Apatow co-wrote the screenplay for the remake of
Fun With Dick and Jane, starring Jim Carrey and Téa Leoni.   He made his feature film debut as a co-writer and executive producer on the comedy Heavyweights.   He also served as a producer on the dark comedy The Cable Guy, directed by Ben Stiller and starring Jim Carrey and Matthew Broderick.
On the small screen, Apatow served as an executive producer of the critically praised, award-winning series
Freaks and Geeks, which debuted in 1999 and for which he also wrote and directed several episodes.  He created and was executive producer of the series Undeclared, which was named one of Time magazine's 10 best shows of 2001.

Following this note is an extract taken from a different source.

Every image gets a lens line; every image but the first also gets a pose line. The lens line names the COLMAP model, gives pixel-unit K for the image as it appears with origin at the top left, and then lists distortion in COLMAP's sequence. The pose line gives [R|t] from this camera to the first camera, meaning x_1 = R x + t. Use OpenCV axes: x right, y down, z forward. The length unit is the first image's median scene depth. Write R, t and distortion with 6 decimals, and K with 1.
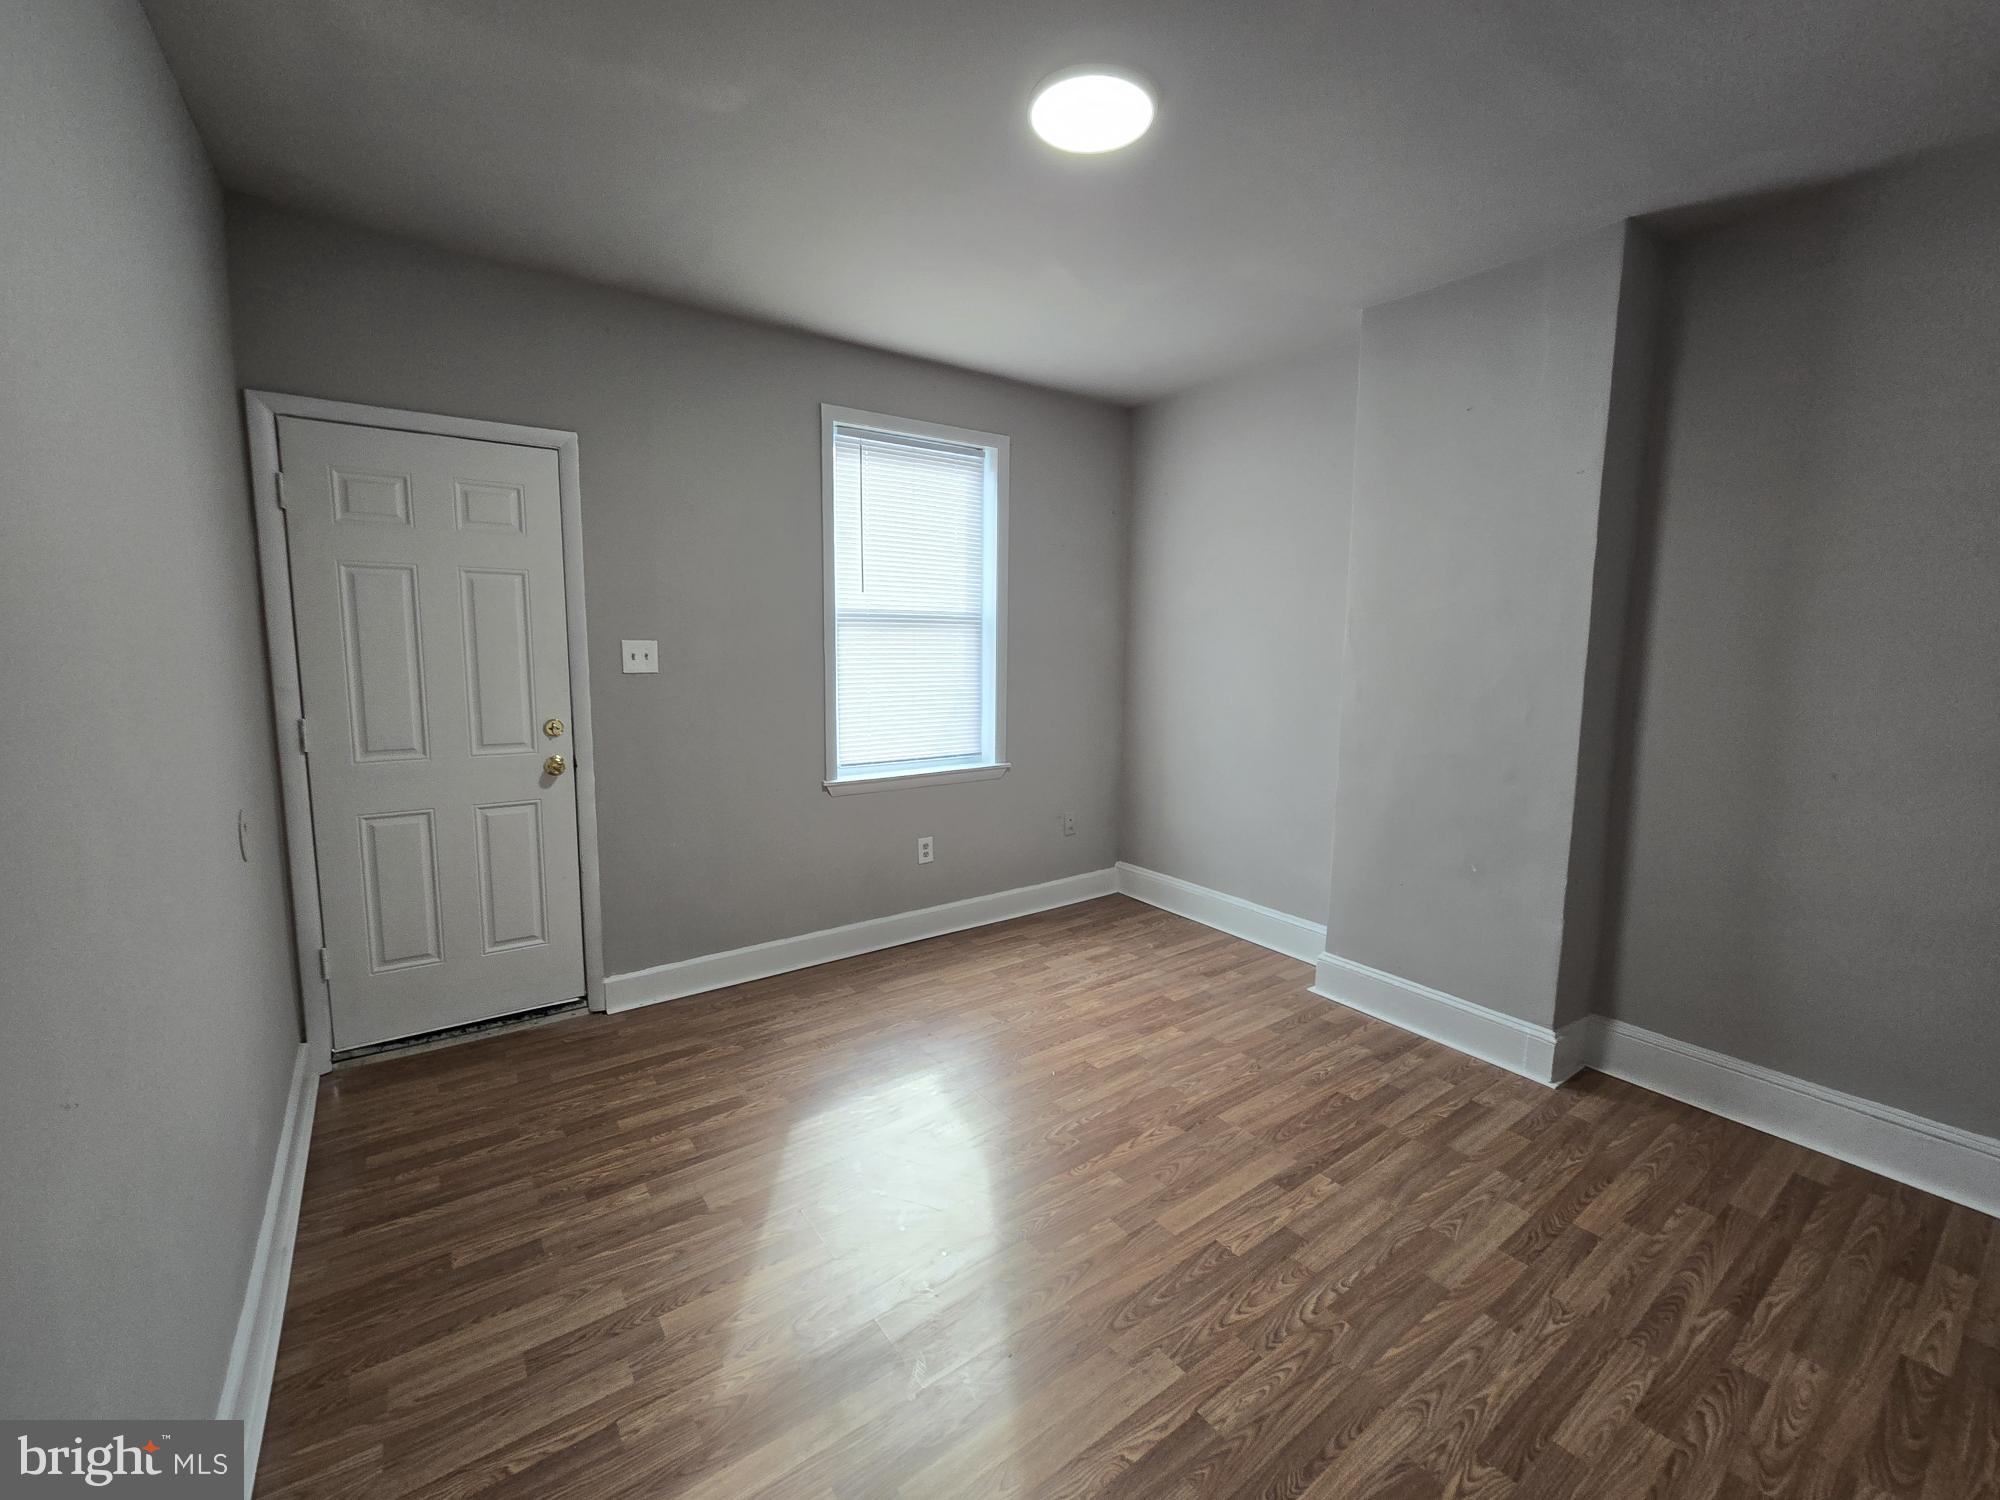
lens RADIAL K [[821.7, 0, 1000.4], [0, 821.7, 733.9], [0, 0, 1]] dist [-0.002504, 0.002079]
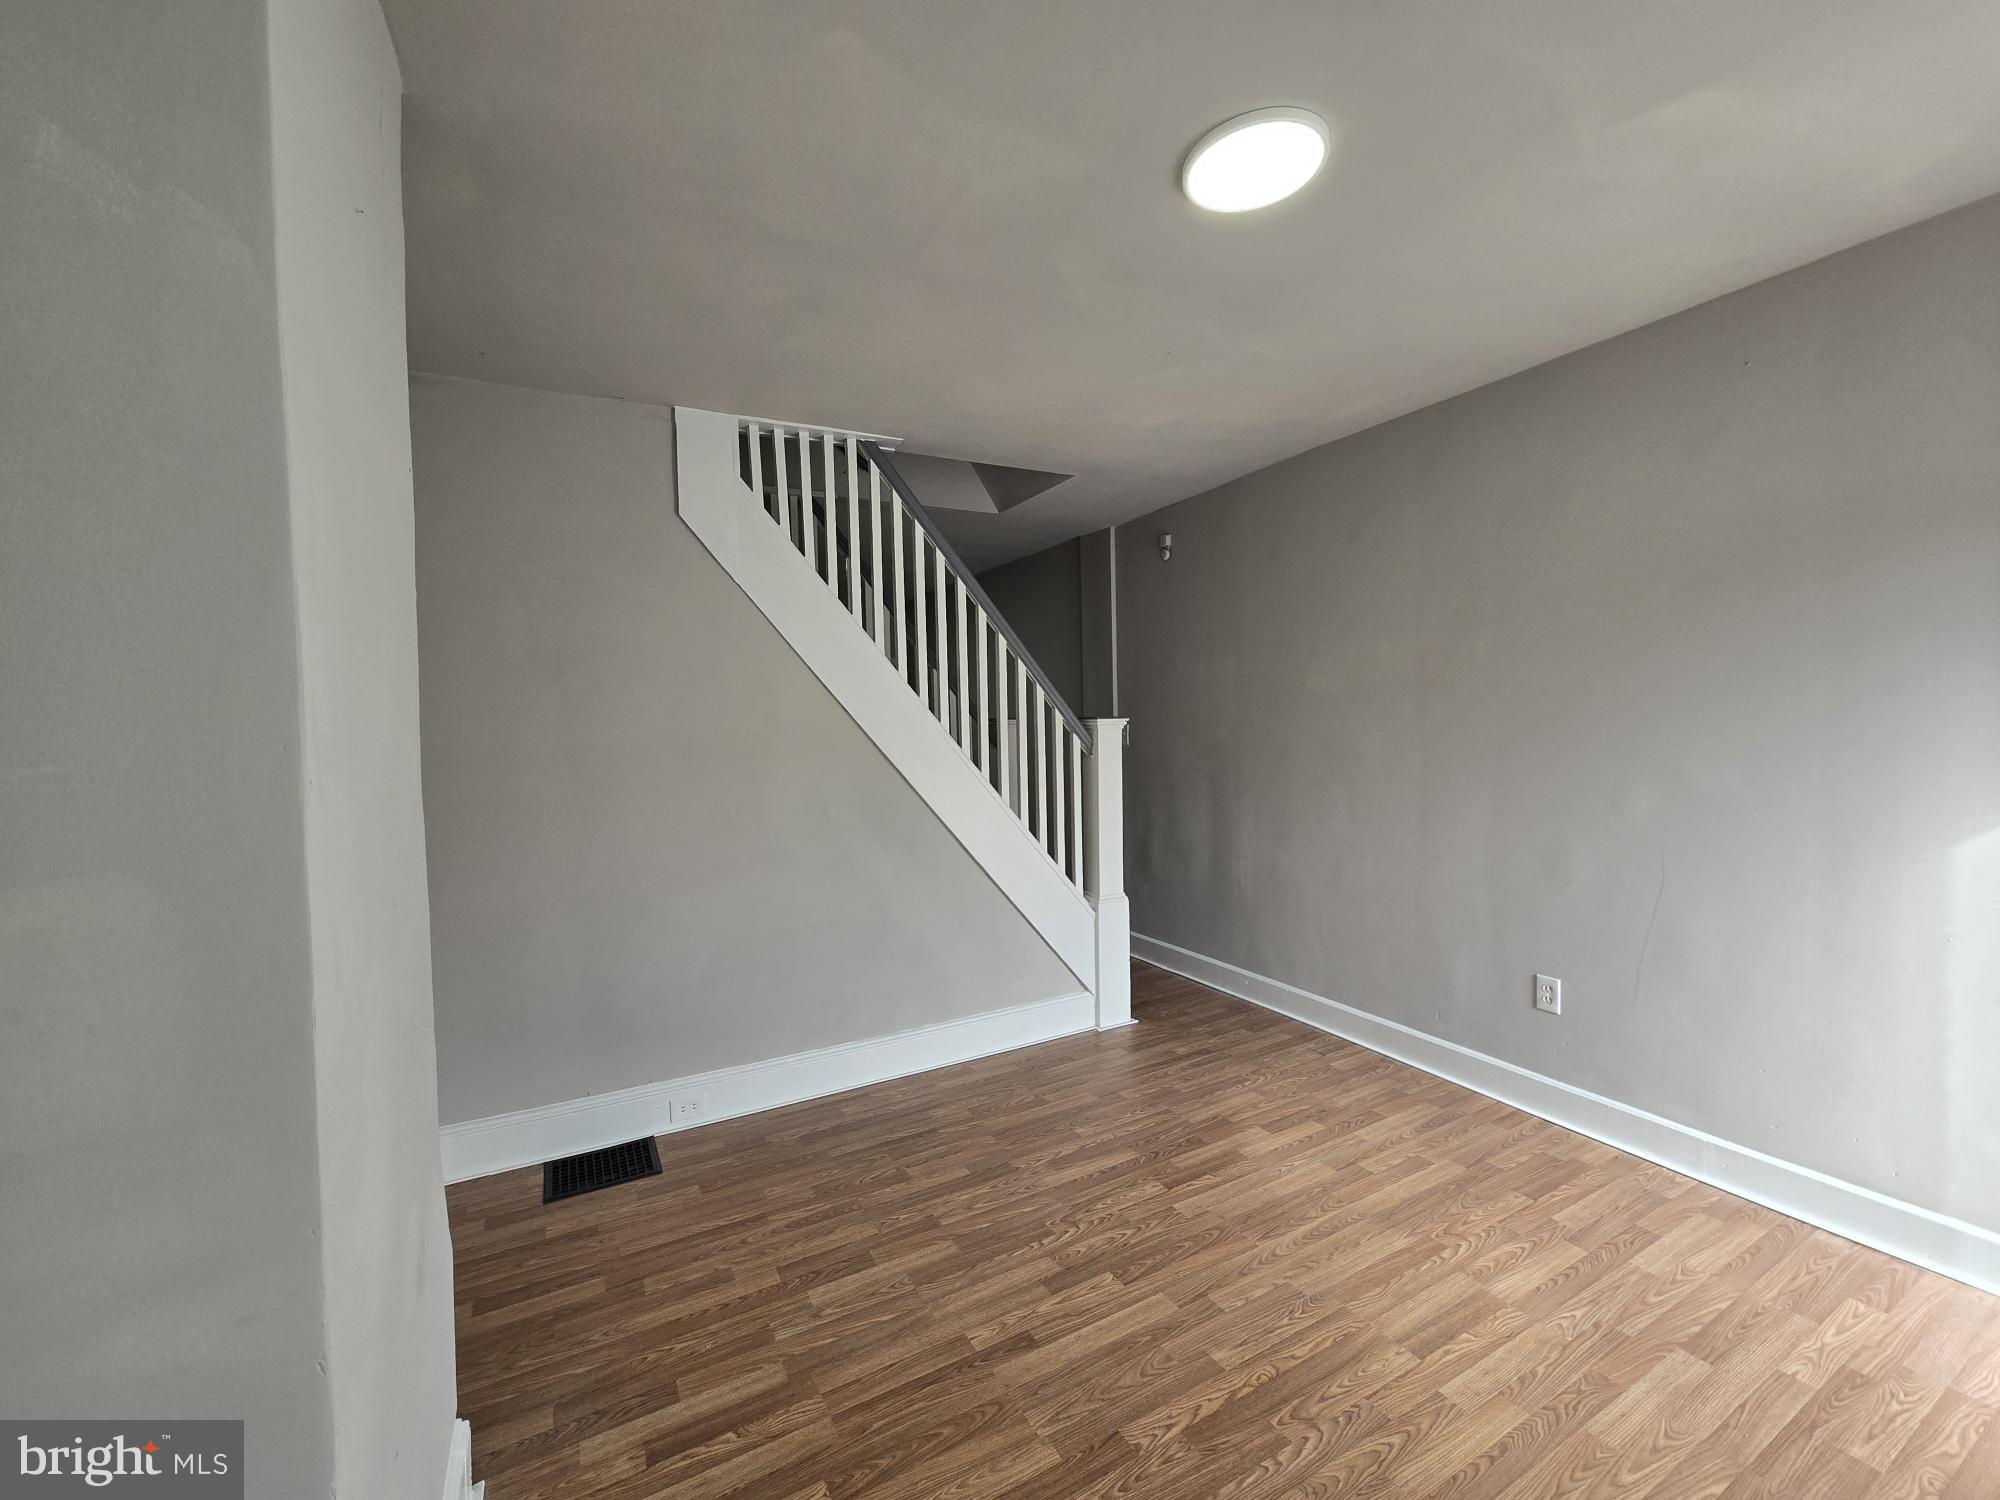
lens RADIAL K [[821.7, 0, 1001.4], [0, 821.7, 749.5], [0, 0, 1]] dist [-0.002504, 0.002079]
pose [[-0.992840, 0.013167, 0.118724, 0.278233], [0.031911, 0.987020, 0.157396, -0.246771], [-0.115110, 0.160058, -0.980373, 1.913191]]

Previously, Apatow worked as a writer, director and producer on the award-winning and widely acclaimed series
The Larry Sanders Show, starring Garry Shandling. For his work on the show, he earned an Emmy Award nomination for Outstanding Writing for a Comedy Series and received five consecutive Emmy Award nominations for Outstanding Comedy Series.  In addition, The Larry Sanders Show brought Apatow two Cable ACE Awards for Best Comedy Series and a Writers Guild of America WGA Episodic Comedy Award nomination for an episode he co-wrote.
Born in Syosset, New York, Apatow aspired at an early age to become a professional comedian.  While still in high school, he created a radio show and began interviewing comedy personalities he admired, including Steve Allen, Howard Stern and John Candy.  Inspired, he began performing his own stand-up routines by the end of his senior year.
Following an appearance on HBO's
Young Comedians special, Apatow eventually stopped performing in favor of writing and went on to co-create and act as executive producer of The Ben Stiller Show, for which he earned an Emmy for Outstanding Individual Achievement in Writing in a Variety or Music Program.